More Arizona lore is on offer in Alex Shoumatoff's idiosyncratic and informative "Legends of the American Desert" (1997), a comprehensive and well-written collection that covers just about every iconic site in Arizona, from Tombstone to Route 66; from the vast Navajo reservation in the state's northeast to the Biosphere 2 dome outside of Tucson. He is particularly good at equating Arizona's wild frontier past with its untamed contemporary reality. He claims, with ample justification, that "after tourism, land fraud is the number two industry in the state."
Shoumatoff's extensive bibliography is also the perfect jumping off point for more detailed journeys into the state's history, legends and future. "Geronimo: His Own Story," the 1906 autobiography of the great Apache leader, is rich with details of a once-ascendant Native American culture's legends and military tactics. One reads it with a sense of loss for the Gila River paradise in which the great warrior was raised: "This range was our fatherland; among the mountains our wigwams were hidden; the scattered valleys contained our fields; the boundless prairies, stretching away on every side, were our pastures; the rocky caverns were our burying places." Another valuable study of native life is David Roberts' "In Search of the Old Ones" (1996), a penetrating look at the lost civilization of the Anasazi, who disappeared more or less without a trace from their remarkable cliff dwellings in northern and central Arizona 700 years ago. Their vanishing was most likely due to their hubristic efforts to live in an environment that could not sustain them -- something the state's contemporary suburb-dwellers might want to think about.

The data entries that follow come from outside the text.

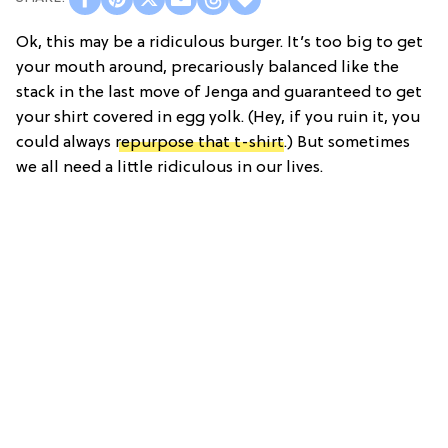
Ok, this may be a ridiculous burger. It’s too big to get
your mouth around, precariously balanced like the
stack in the last move of Jenga and guaranteed to get
your shirt covered in egg yolk. (Hey, if you ruin it, you
could always
repurpose that t-shirt
.) But sometimes
we all need a little ridiculous in our lives.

Upon contemplating all that has been lost in Arizona and the grim prospects for its future, the traveler might feel tempted to hurl himself into its most famous tourist attraction. If so, he would be in good company, as detailed in Thomas M. Myers' and Michael P. Ghiglieri's creepy 2001 survey "Over the Edge: Death in Grand Canyon." It turns out that the main cause of death is ignoring warning signs -- a fitting lesson for humankind's attitude toward the entire region.

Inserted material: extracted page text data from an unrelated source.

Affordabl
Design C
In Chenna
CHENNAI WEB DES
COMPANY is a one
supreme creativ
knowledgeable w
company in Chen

Arizona's parched landscape has also provided fertile ground for fiction. Tony Hillerman's Navajo crime mystery "Coyote Waits" (1990) takes place in the state's remote Four Corners border region and combines a cultural anthropologist's broad scope with a truly suspenseful narrative. That area is also the setting for Edward Abbey's 1975 cult classic "The Monkey Wrench Gang," which details the often bumbling attempts of a ragtag crew of eco warriors to stop construction of a dam. Barbara Kingsolver's "Animal Dreams" (1997) is far better than her perennial book group favorite "The Bean Trees." Set in the fictional small town of Grace, Ariz., her story of a daughter's return to look after an ailing father deals, well, gracefully with the topics of ecological degradation and Native American tradition.
The greatest poet of Arizona's unique landscape, however, is the film director John Ford, whose images of Monument Valley capture what is perhaps the state's most unforgettable panorama. The noted film historian Edward Buscombe's studies of Ford's two greatest films, "Stagecoach" and "The Searchers," provide fascinating details of his work in what remains, despite our best efforts to strike it down, nature's greatest soundstage.